_ANGEZEIGTER TEXT:_

=-=-=-=-=

13.09.2017Helge Lindh
„Aufbruch 2017“ – Helge Lindh unterstützt die Forderungen von Campact!
Über 75.000 haben über die Ergebnisse dieser Diskussionen abgestimmt, herausgekommen ist ein Kompass mit zehn Forderungen.
Helge Lindh, SPD-Bundestagskandidat für den Wahlkreis Wuppertal I, erklärt dazu: „Die Campact-Forderungen stehen für eine Politik des demokratischen, sozialen und ökologischen Fortschritts. Diese kann ich aus vollem Herzen unterstützen. Im Bundestag werde ich mich für die Campact-Forderungen stark machen! Für die weitere Diskussion habe ich zu allen zehn Punkten Stellung bezogen.“
Stellungnahme von Helge Lindh zu den 10 Campact-Forderungen:
1. Das Gesundheitssystem nachhaltig und gerecht gestalten. Eine umfassende Bürgerversicherung muss unsere Gesundheitsversorgung auf eine tragfähige Grundlage stellen und die Zwei-Klassen-Medizin beenden.
Als SPD fordern wir die Einführung einer Bürgerversicherung, in der alle Bürgerinnen und Bürger auf die gleiche Weise nach den Grundsätzen der heutigen gesetzlichen Krankenversicherung versichert sind. Das übergeordnete Ziel muss dabei die Beendigung der Zwei- bzw. Drei-Klassen-Medizin sein. Gesundheit darf keine Ware sein, sondern betrifft unmittelbar die Würde jedes einzelnen Menschen, ungeachtet seiner Herkunft, seines Alters oder seines Einkommens. Dabei muss die Parität wiederhergestellt werden: Arbeitgeber und Versicherte sollen wieder den gleichen Anteil am gesamten Versicherungsbeitrag zahlen.
2. Eine auskömmliche Rente einführen. Altern in Würde braucht eine großzügige Mindestrente. Um sie zu finanzieren, sollten alle Einkommensarten in die Rentenversicherung einbezogen werden.

=-=-=-=-=

_AUFGEFÜHRTE EINTRÄGE:_
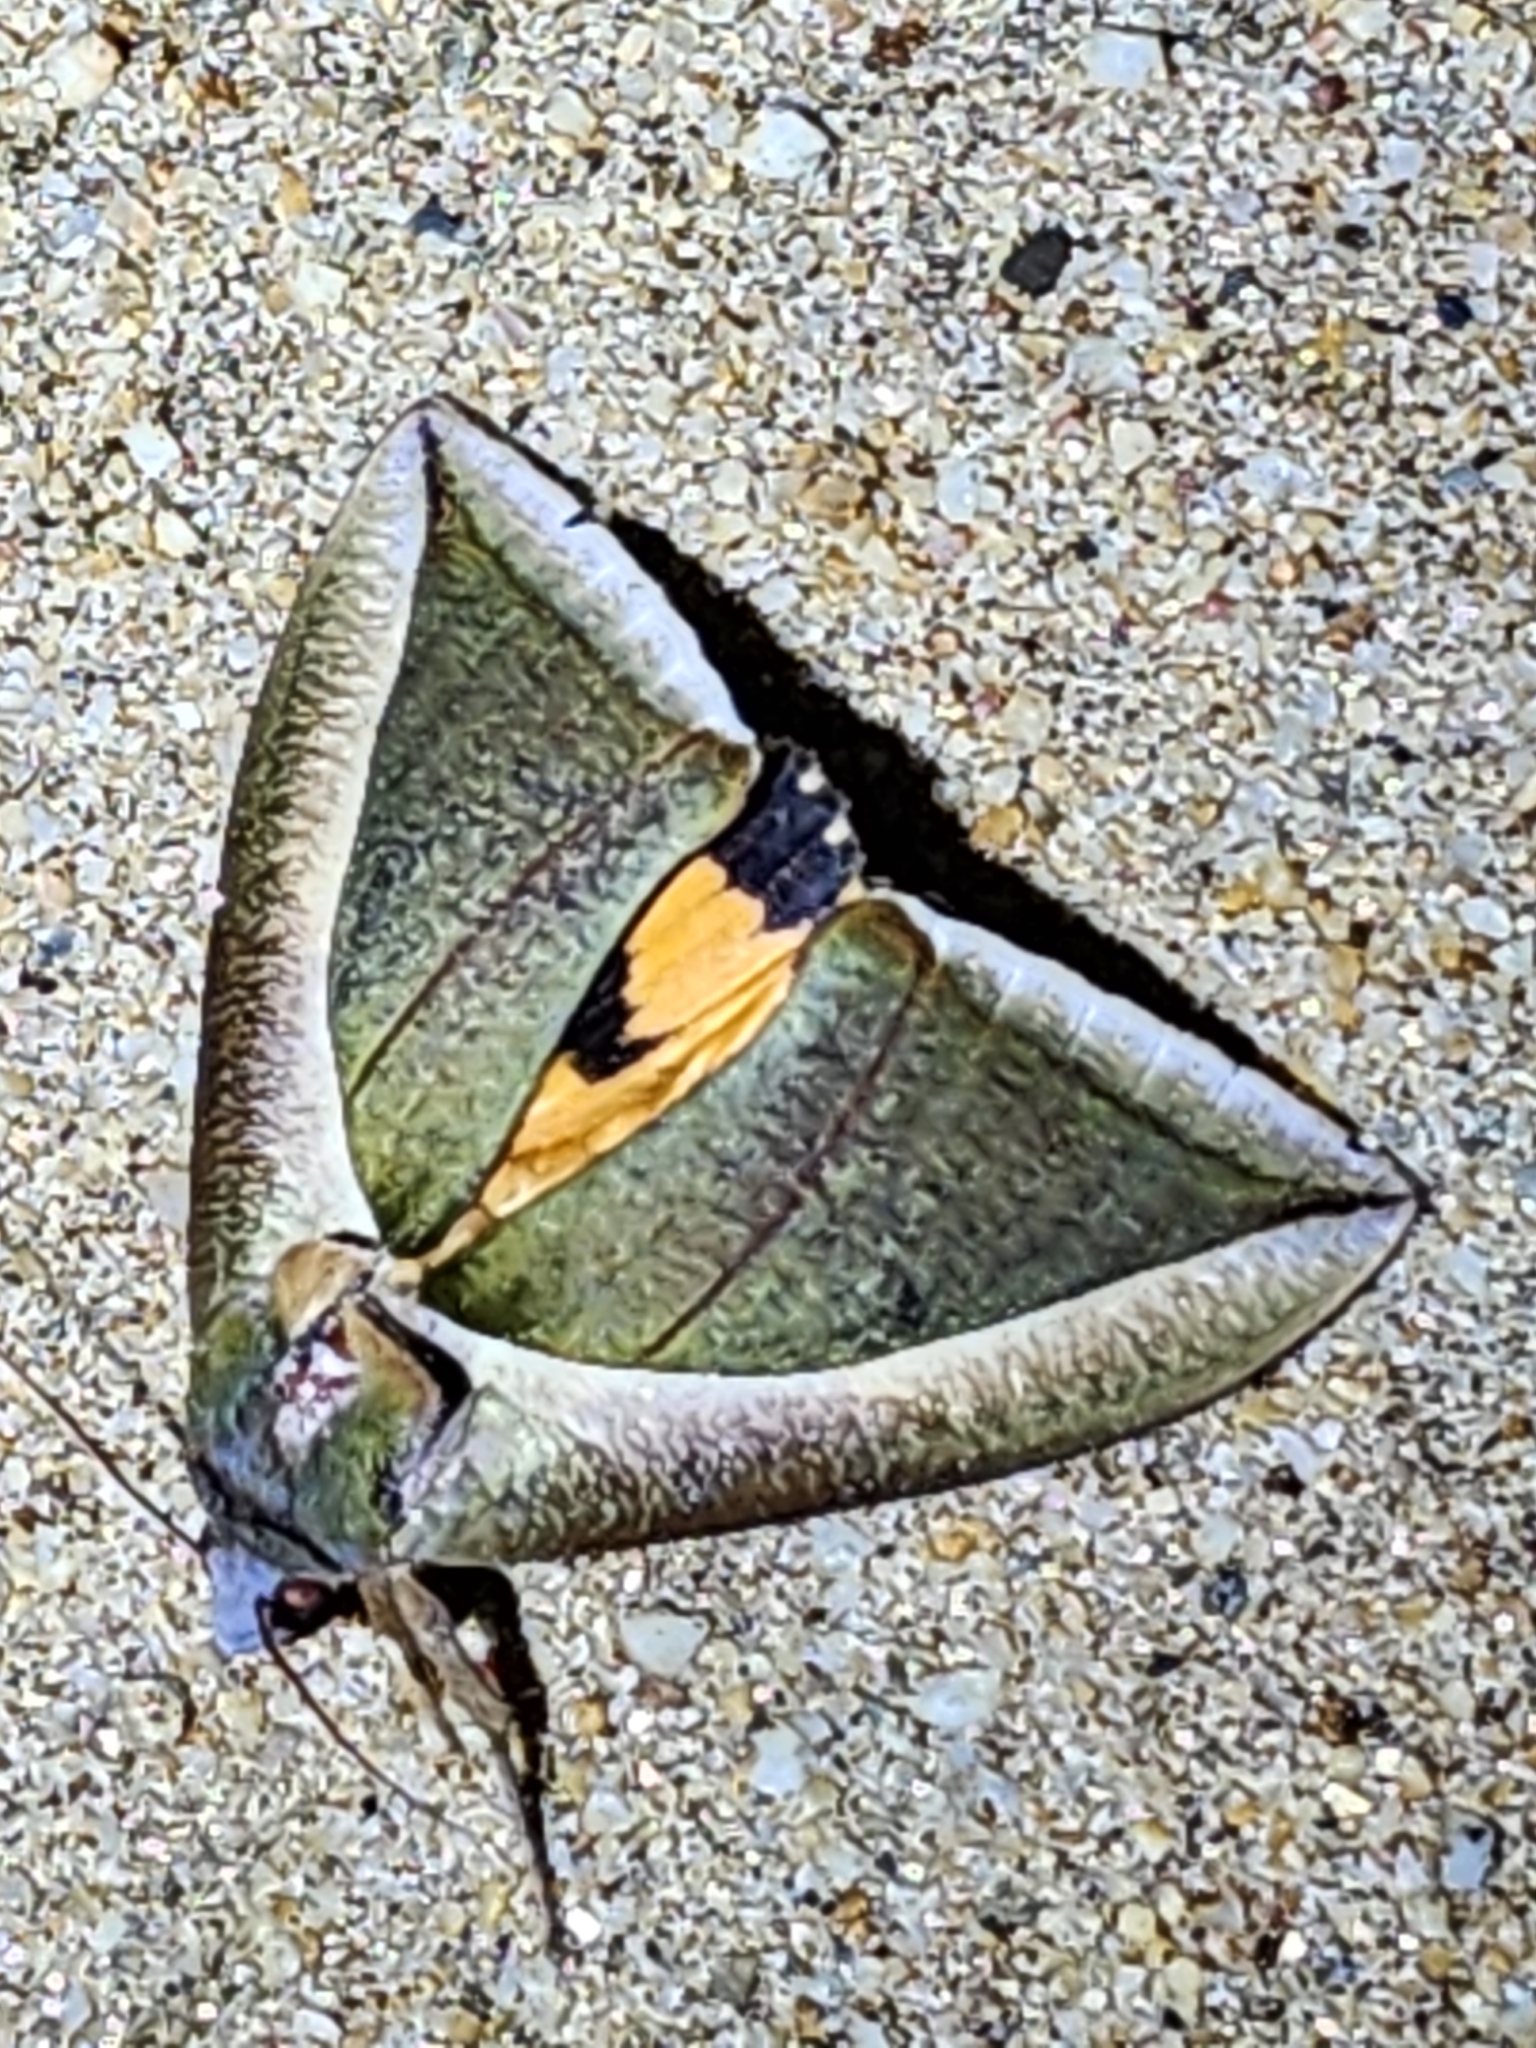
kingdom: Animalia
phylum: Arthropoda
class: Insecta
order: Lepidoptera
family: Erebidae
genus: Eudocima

=-=-=-=-=

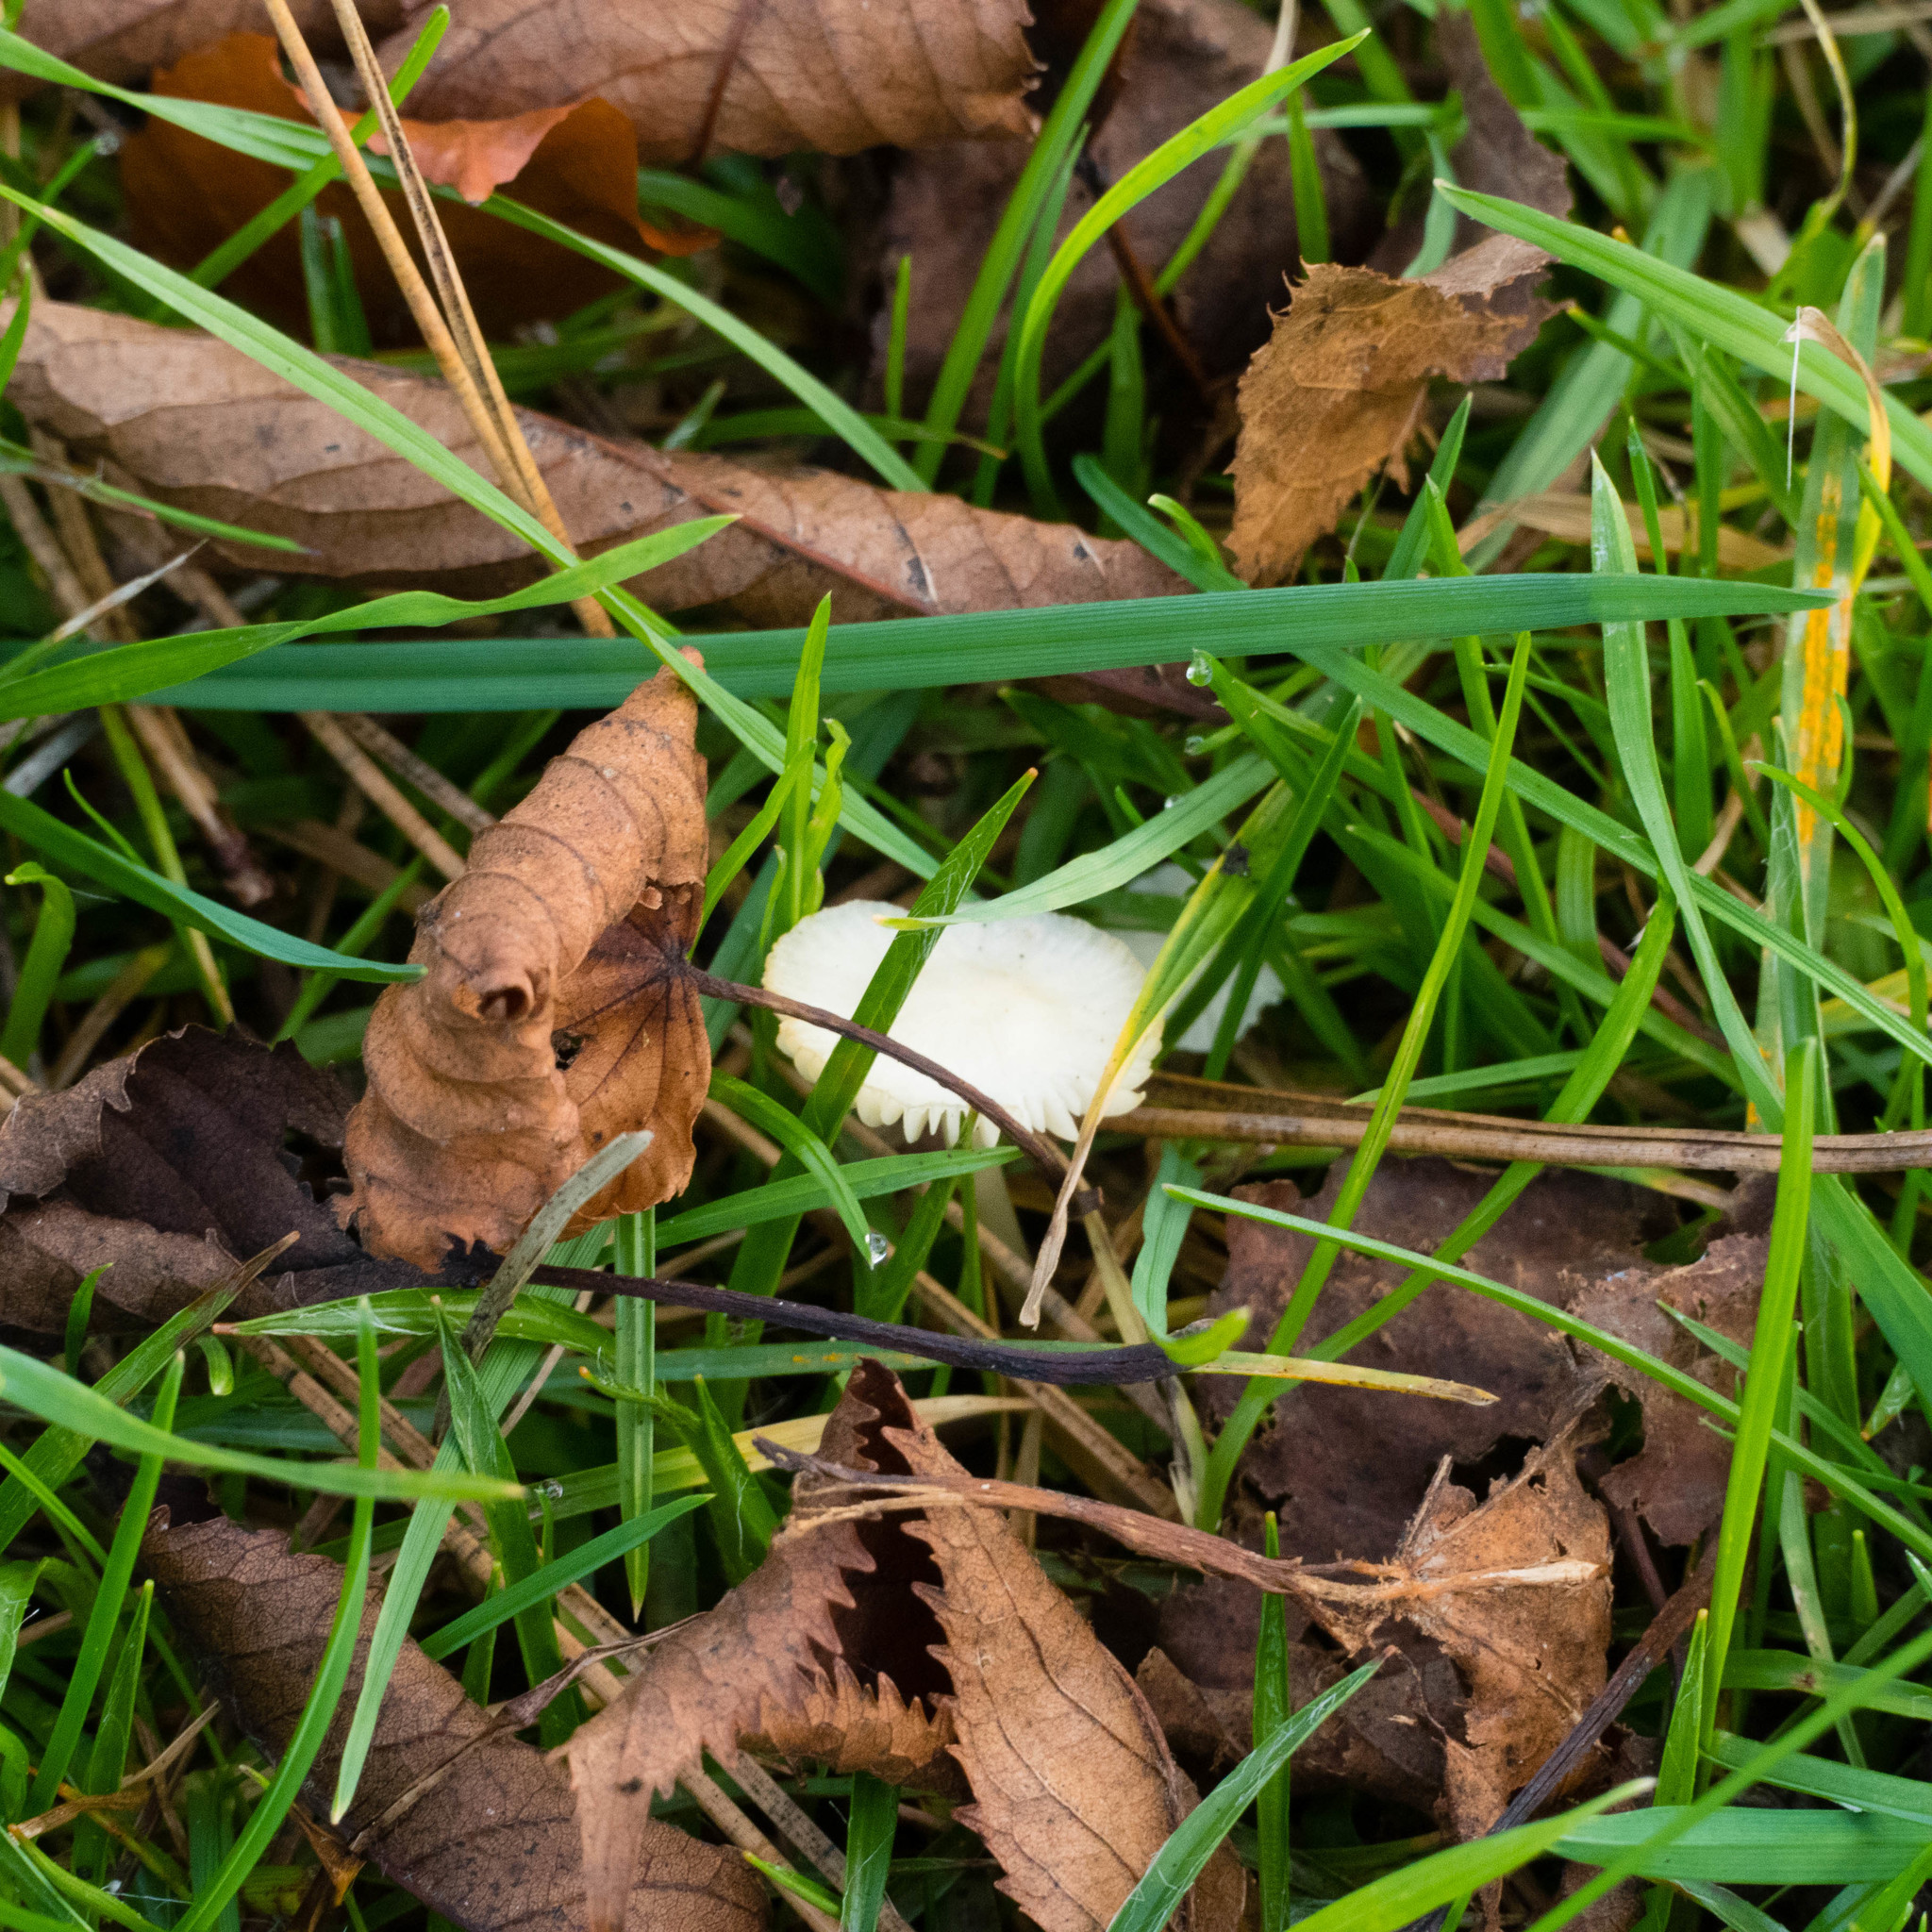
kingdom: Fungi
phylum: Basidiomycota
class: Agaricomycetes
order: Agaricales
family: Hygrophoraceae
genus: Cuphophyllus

=-=-=-=-=

_AUFGABE 1:_
Beantworte zum Text über Helge Lindh und die Campact-Forderungen:
(a) Wie viele Menschen haben über die Ergebnisse der Diskussionen abgestimmt?
(b) Für welchen Wahlkreis kandidiert Helge Lindh?
(c) Wer soll wieder den gleichen Anteil am gesamten Versicherungsbeitrag zahlen?
_AUFGABE 2:_ Zitiere aus dem Text über Helge Lindh wörtlich den Abschnitt zwischen „Helge Lindh, SPD-Bundestagskandidat“ und „die Zwei-Klassen-Medizin beenden.“, beide eingeschlossen.

_FERTIGE ANTWORT 1:_
(a) Über 75.000
(b) Wuppertal I
(c) Arbeitgeber und Versicherte

_FERTIGE ANTWORT 2:_
Helge Lindh, SPD-Bundestagskandidat für den Wahlkreis Wuppertal I, erklärt dazu: „Die Campact-Forderungen stehen für eine Politik des demokratischen, sozialen und ökologischen Fortschritts. Diese kann ich aus vollem Herzen unterstützen. Im Bundestag werde ich mich für die Campact-Forderungen stark machen! Für die weitere Diskussion habe ich zu allen zehn Punkten Stellung bezogen.“
Stellungnahme von Helge Lindh zu den 10 Campact-Forderungen:
1. Das Gesundheitssystem nachhaltig und gerecht gestalten. Eine umfassende Bürgerversicherung muss unsere Gesundheitsversorgung auf eine tragfähige Grundlage stellen und die Zwei-Klassen-Medizin beenden.